Brussels is definitely a city of the world. It is the capital of Belgium, as well as the de facto capital of the European Union (EU). Following the end of World War II, Brussels became a center for international politics. The city is home to many international organizations, politicians, diplomats, and civil servants including the North Atlantic Treaty Organization (NATO), European Commission, Council of the European Union, and the European Council. Brussels is also known for being at the crossroads of two cultures of Europe: the Germanic and the Romantic. Historically, Brussels was a small fortress town, but has now grown to a city with 1.8 million inhabitants that only solidify its reputation as a "melting pot."
- Main Industries: Chemicals, Pharmaceuticals, Refining, Steel, Transportation, Textiles
- Popular Destinations: Atomium, Grand Palace, Manneken Pis, Royal Museum of Fine Art, Town Square
- Cost of Living: EU500 - EU700, depending on location
- Visa: Temporary residency visa
Although Brussels is mainly known for its political background, there are also internships in almost any career field that you can think of.
- Banking and Finance: The majority of Belgian banks are based in Brussels, and a few international ones as well. If you're pursuing a career in finance, or just want to learn more about the industry, interning in Brussels is a great way to get started. You will be learning from banks that are truly invested in ensuring that all their clients are treated honestly, fairly and professionally.
- Journalism and Media: Brussels is also the media home of Belgium. Whether your career goals lie in broadcast journalism, internet, newspapers, public relations, advertising, or radio, you will find an internship that will help you gain international work experience and stand out in a job search. There are plenty of French-language, Dutch-language, and English-language media outlets and companies in Belgium.

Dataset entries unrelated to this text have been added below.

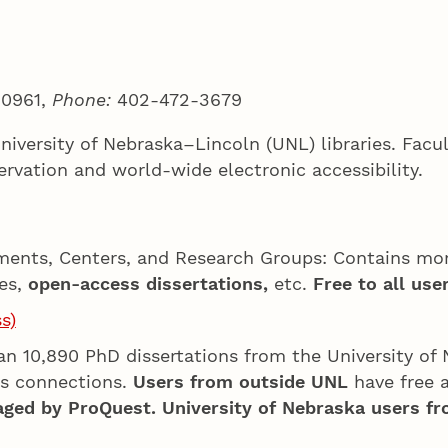
 0961,
Phone:
402-472-3679
University of Nebraska–Lincoln (UNL) libraries. Fac
ervation and world-wide electronic accessibility.
ments, Centers, and Research Groups: Contains mor
ses,
open-access dissertations,
etc.
Free to all user
s)
an 10,890 PhD dissertations from the University of 
s connections.
Users from outside UNL
have free a
aged by ProQuest. University of Nebraska users fr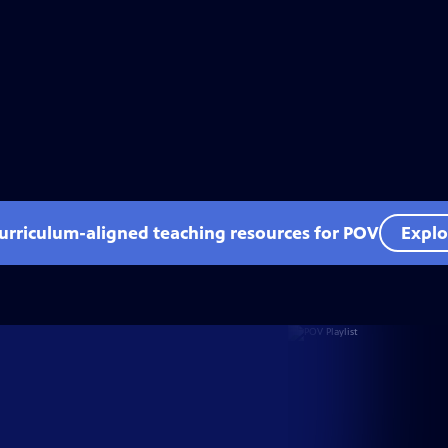
curriculum-aligned teaching resources for POV
Explo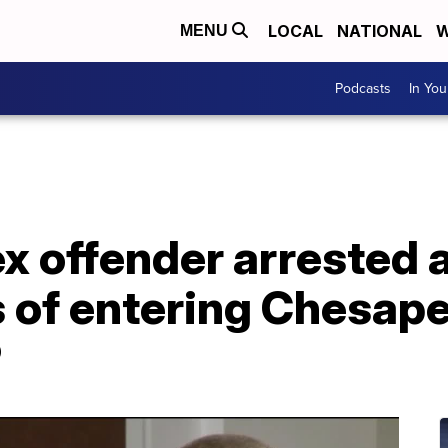
LOCAL
NATIONAL
W
MENU
Podcasts
In Yo
x offender arrested 
 of entering Chesap
P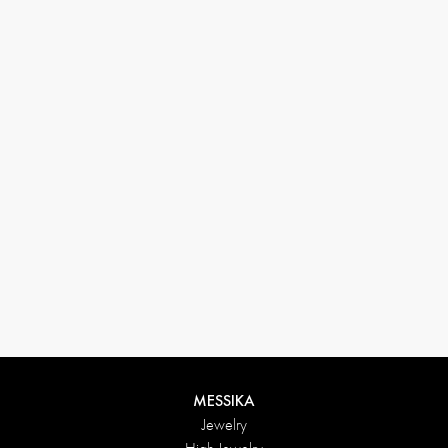
33 1 78 42 12 32
conciergerie@messikagroup.com
MESSIKA
Jewelry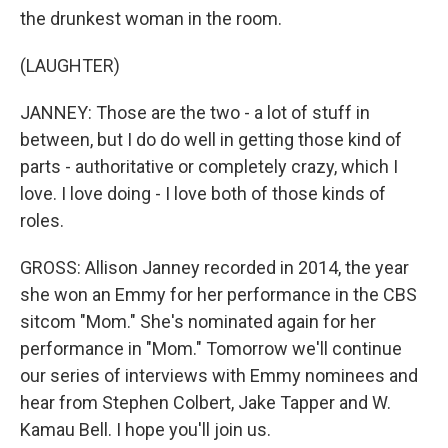
the drunkest woman in the room.
(LAUGHTER)
JANNEY: Those are the two - a lot of stuff in
between, but I do do well in getting those kind of
parts - authoritative or completely crazy, which I
love. I love doing - I love both of those kinds of
roles.
GROSS: Allison Janney recorded in 2014, the year
she won an Emmy for her performance in the CBS
sitcom "Mom." She's nominated again for her
performance in "Mom." Tomorrow we'll continue
our series of interviews with Emmy nominees and
hear from Stephen Colbert, Jake Tapper and W.
Kamau Bell. I hope you'll join us.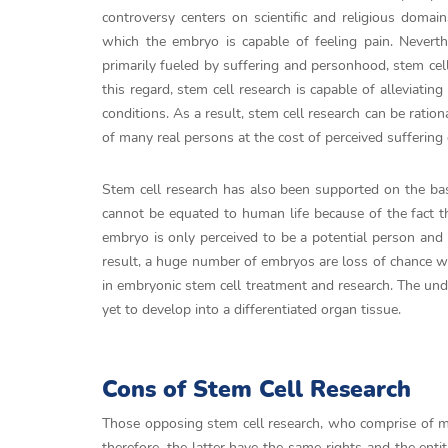
controversy centers on scientific and religious doma
which the embryo is capable of feeling pain. Neverthe
primarily fueled by suffering and personhood, stem cel
this regard, stem cell research is capable of alleviat
conditions. As a result, stem cell research can be ratio
of many real persons at the cost of perceived sufferin
Stem cell research has also been supported on the basis
cannot be equated to human life because of the fact t
embryo is only perceived to be a potential person and 
result, a huge number of embryos are loss of chance 
in embryonic stem cell treatment and research. The un
yet to develop into a differentiated organ tissue.
Cons of Stem Cell Research
Those opposing stem cell research, who comprise of ma
therefore, the latter have the same rights and the enti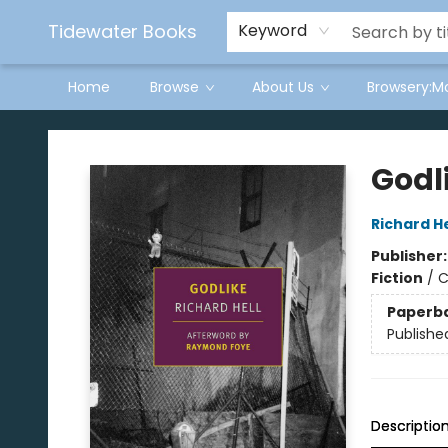
Tidewater Books
Keyword
Home
Browse
About Us
Browsery:M
Tidewater Books
Godl
Richard He
Publisher
Fiction
/
C
Paperb
Publishe
Descriptio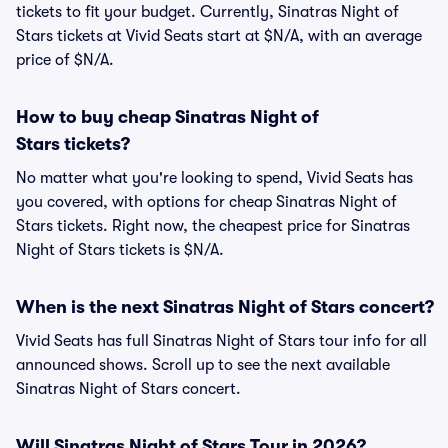
tickets to fit your budget. Currently, Sinatras Night of
Stars tickets at Vivid Seats start at $N/A, with an average
price of $N/A.
How to buy cheap Sinatras Night of
Stars tickets?
No matter what you're looking to spend, Vivid Seats has
you covered, with options for cheap Sinatras Night of
Stars tickets. Right now, the cheapest price for Sinatras
Night of Stars tickets is $N/A.
When is the next Sinatras Night of Stars concert?
Vivid Seats has full Sinatras Night of Stars tour info for all
announced shows. Scroll up to see the next available
Sinatras Night of Stars concert.
Will Sinatras Night of Stars Tour in 2026?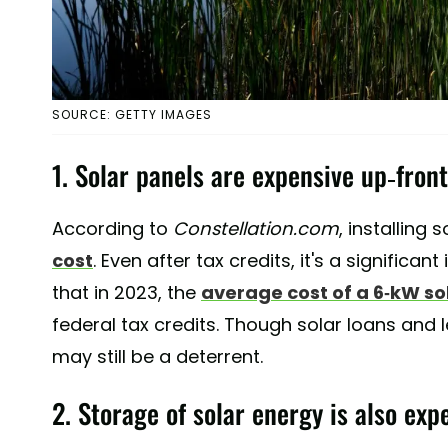
SOURCE: GETTY IMAGES
1. Solar panels are expensive up-front
According to
Constellation.com
, installing 
cost
. Even after tax credits, it's a significan
that in 2023, the
average cost of a 6-kW so
federal tax credits. Though solar loans and 
may still be a deterrent.
2. Storage of solar energy is also exp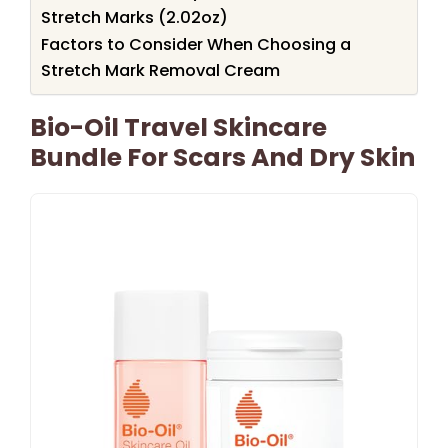
Stretch Marks (2.02oz)
Factors to Consider When Choosing a
Stretch Mark Removal Cream
Bio-Oil Travel Skincare
Bundle For Scars And Dry Skin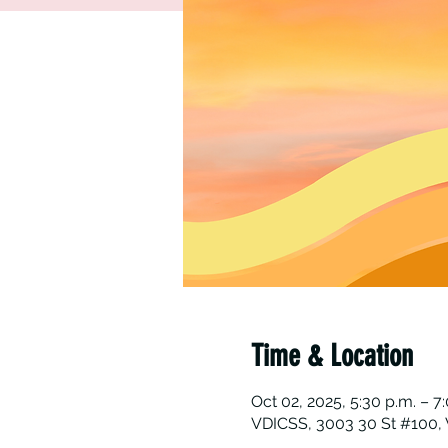
Time & Location
Oct 02, 2025, 5:30 p.m. – 7
VDICSS, 3003 30 St #100, 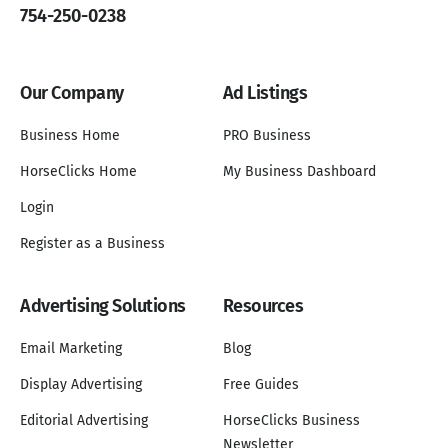
754-250-0238
Our Company
Ad Listings
Business Home
PRO Business
HorseClicks Home
My Business Dashboard
Login
Register as a Business
Advertising Solutions
Resources
Email Marketing
Blog
Display Advertising
Free Guides
Editorial Advertising
HorseClicks Business
Newsletter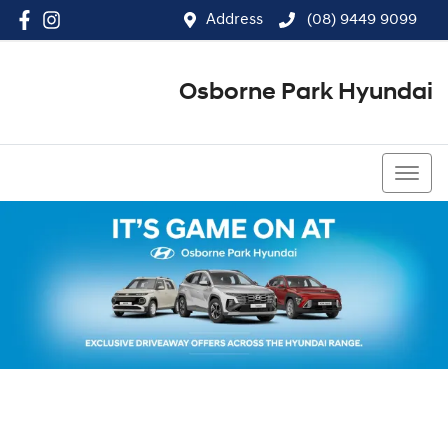
Address
(08) 9449 9099
Osborne Park Hyundai
(08) 9449 9099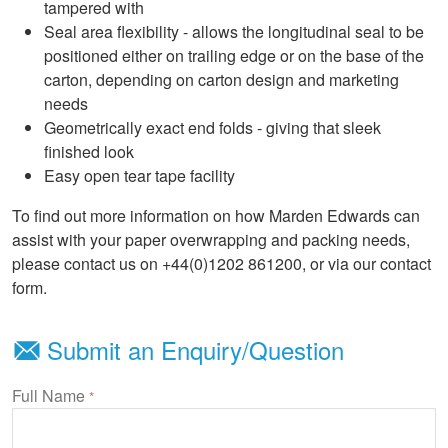
tampered with
Seal area flexibility - allows the longitudinal seal to be
positioned either on trailing edge or on the base of the
carton, depending on carton design and marketing
needs
Geometrically exact end folds - giving that sleek
finished look
Easy open tear tape facility
To find out more information on how Marden Edwards can
assist with your paper overwrapping and packing needs,
please contact us on +44(0)1202 861200, or via our contact
form.
Submit an Enquiry/Question
Full Name
*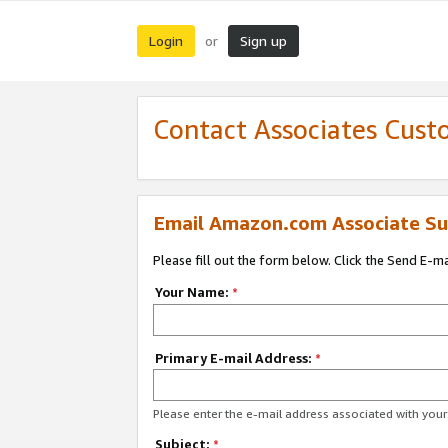
Login
Sign up
or
Contact Associates Cust
Email Amazon.com Associate Su
Please fill out the form below. Click the Send E-m
Your Name:
*
Primary E-mail Address:
*
Please enter the e-mail address associated with yo
Subject:
*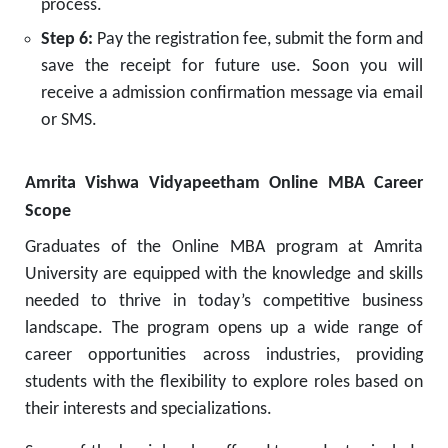
process.
Step 6:
Pay the registration fee, submit the form and
save the receipt for future use. Soon you will
receive a admission confirmation message via email
or SMS.
Amrita Vishwa Vidyapeetham Online MBA Career
Scope
Graduates of the Online MBA program at Amrita
University are equipped with the knowledge and skills
needed to thrive in today’s competitive business
landscape. The program opens up a wide range of
career opportunities across industries, providing
students with the flexibility to explore roles based on
their interests and specializations.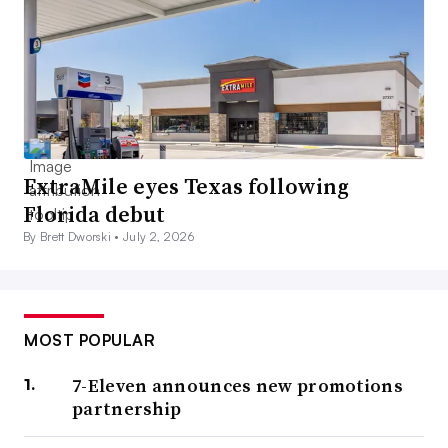
ExtraMile eyes Texas following
Florida debut
By Brett Dworski •
July 2, 2026
MOST POPULAR
7-Eleven announces new promotions
partnership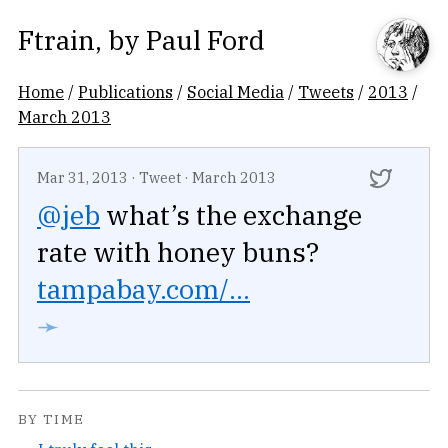
Ftrain
, by
Paul Ford
Home
/
Publications
/
Social Media
/
Tweets
/
2013
/
March 2013
Mar 31, 2013
·
Tweet
·
March 2013
@jeb
what’s the exchange
rate with honey buns?
tampabay.com/...
➛
BY TIME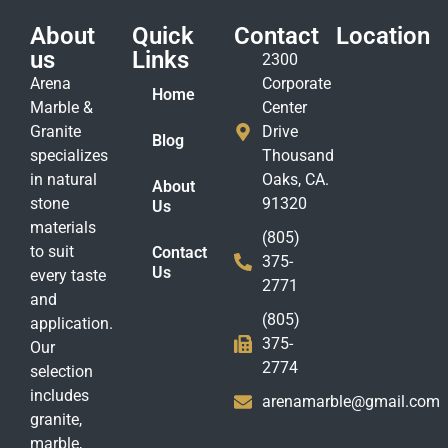
About
Quick
Contact
Location
us
Links
2300
Arena
Corporate
Home
Marble &
Center
Granite
Drive
Blog
specializes
Thousand
in natural
Oaks, CA.
About
stone
91320
Us
materials
(805)
to suit
Contact
375-
Us
every taste
2771
and
(805)
application.
375-
Our
2774
selection
includes
arenamarble@gmail.com
granite,
marble,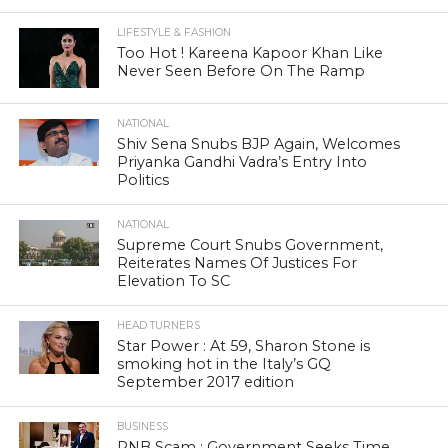
LIFESTYLE & FASHION
Too Hot ! Kareena Kapoor Khan Like
Never Seen Before On The Ramp
NATIONAL
Shiv Sena Snubs BJP Again, Welcomes
Priyanka Gandhi Vadra’s Entry Into
Politics
NATIONAL
Supreme Court Snubs Government,
Reiterates Names Of Justices For
Elevation To SC
HEAD TURNERS
Star Power : At 59, Sharon Stone is
smoking hot in the Italy’s GQ
September 2017 edition
BUSINESS
PNB Scam : Government Seeks Time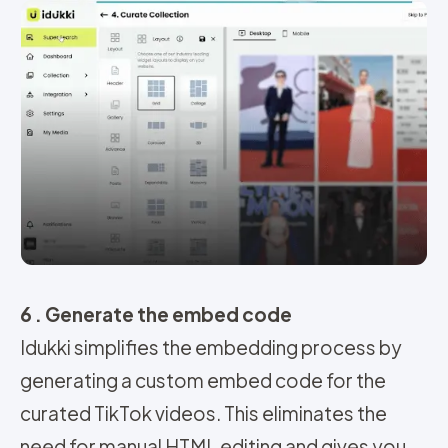
6 . Generate the embed code
Idukki simplifies the embedding process by
generating a custom embed code for the
curated TikTok videos. This eliminates the
need for manual HTML editing and gives you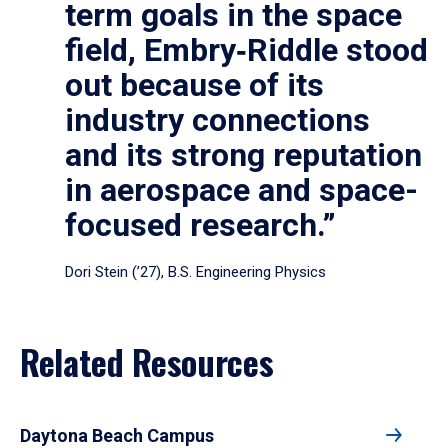
term goals in the space
field, Embry‑Riddle stood
out because of its
industry connections
and its strong reputation
in aerospace and space-
focused research.”
Dori Stein (’27), B.S. Engineering Physics
Related Resources
Daytona Beach Campus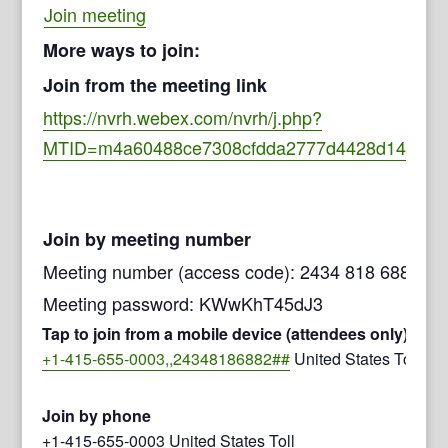
Join meeting
More ways to join:
Join from the meeting link
https://nvrh.webex.com/nvrh/j.php?
MTID=m4a60488ce7308cfdda2777d4428d147b
Join by meeting number
Meeting number (access code): 2434 818 6882
Meeting password: KWwKhT45dJ3
Tap to join from a mobile device (attendees only)
+1-415-655-0003,,24348186882##
United States Toll
Join by phone
+1-415-655-0003 United States Toll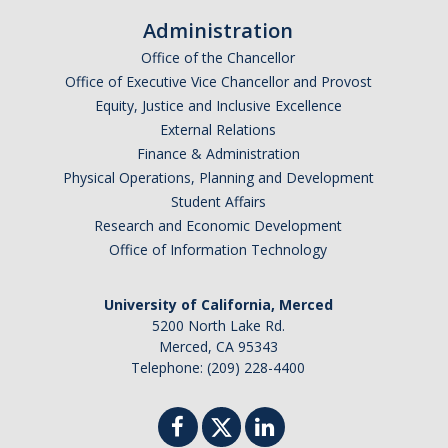
Administration
Office of the Chancellor
Office of Executive Vice Chancellor and Provost
Equity, Justice and Inclusive Excellence
External Relations
Finance & Administration
Physical Operations, Planning and Development
Student Affairs
Research and Economic Development
Office of Information Technology
University of California, Merced
5200 North Lake Rd.
Merced, CA 95343
Telephone: (209) 228-4400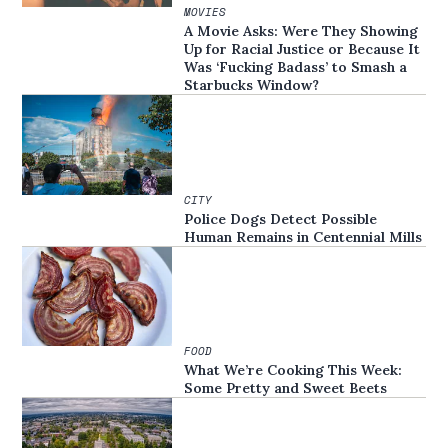
MOVIES
A Movie Asks: Were They Showing
Up for Racial Justice or Because It
Was ‘Fucking Badass’ to Smash a
Starbucks Window?
CITY
Police Dogs Detect Possible
Human Remains in Centennial Mills
FOOD
What We’re Cooking This Week:
Some Pretty and Sweet Beets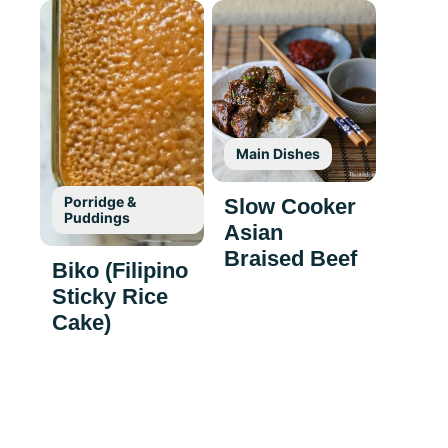
Main Dishes
Porridge &
Slow Cooker
Puddings
Asian
Braised Beef
Biko (Filipino
Sticky Rice
Cake)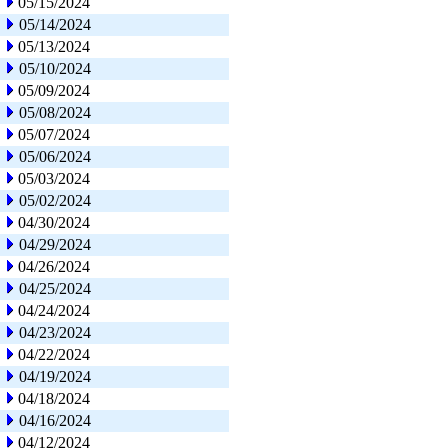
05/15/2024
05/14/2024
05/13/2024
05/10/2024
05/09/2024
05/08/2024
05/07/2024
05/06/2024
05/03/2024
05/02/2024
04/30/2024
04/29/2024
04/26/2024
04/25/2024
04/24/2024
04/23/2024
04/22/2024
04/19/2024
04/18/2024
04/16/2024
04/12/2024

Your internship opportunities will definitely depend on your language skills!
- Politics: For interns interested in learning about global politics, there is no better place to gain experience than Brussels. There are many opportunities for political internships in Brussels in various organizations and groups. You could find yourself working at the European Parliament, NGOs, pressure groups, the Belgian federal government, lobby groups, research institutions, or think tanks. One thing's for sure; with all the buzzing political activity that comes out of Brussels on a daily basis, there will never be a dull moment.
When and Where to Look for an Internship:
Since Brussels is the center of much international activity, internships can be found almost any time of the year. Most internships are located in the boroughs of Bruxelles, Ixelles-Elsene, and Uccle. You may want to consider choosing an internship based in different boroughs depending on your language skills, as some boroughs are more accommodating towards tourists and English-speakers.
Cost of Living in Brussels:
If you choose to live in the main borough of Brussels - Bruxelles - you will be looking at a higher cost of living. On average, rent for living in the center of Brussels will be about EU700 a month. On the other hand, living in a more residential suburb of Brussels such as Woluwe-Saint-Pierre or Woluwe-Saint-Lambert, will be about EU500 a month. For more information and specifics, visit Numbeo.
Work Culture in Brussels:
- Etiquette: Because there are so many different language and ethnic groups in Belgium, it is difficult to describe a specific culture in Brussels. Overall, family, egalitarianism, and appearances are quite important to the residents of Brussels. The business culture in Brussels is generally quite formal. Handshakes are common as greetings; as you get to know the other person more you may replace a handshake with three kisses on the cheek or in the air. However, men never kiss other men - you will always shake hands. Finally, make sure you use your best manners and are somewhat subtle in the work environment.
- Language: The three official languages of Belgium are French, Dutch, and German. In Brussels, the majority language is French. There are also some boroughs of Brussels that are more prone to speaking Dutch. You will need an intermediate level of French to get around Brussels.
- Networking: Since there are so many expats and visitors in Brussels, there are many networking organizations for English-speakers. Examples include The Network Brussels, British Brussels Network, and Young Professionals in Foreign Policy.
Work and Labor Laws in Brussels
Although an internship (or a "stage" as it would be called in Brussels) is a popular option for students in Belgium, there are no specific laws regarding interns. There are also no specific protections in place for interns in Brussels. However, be sure to obtain an employment contract between you and your employer at the start of your internship.
Why Intern in Brussels?
Brussels isn't the top destination for foreigners yet, but its merits are growing. Interning in Brussels is a once in a lifetime opportunity. The city is well on its way to becoming a hotspot for students and interns from abroad.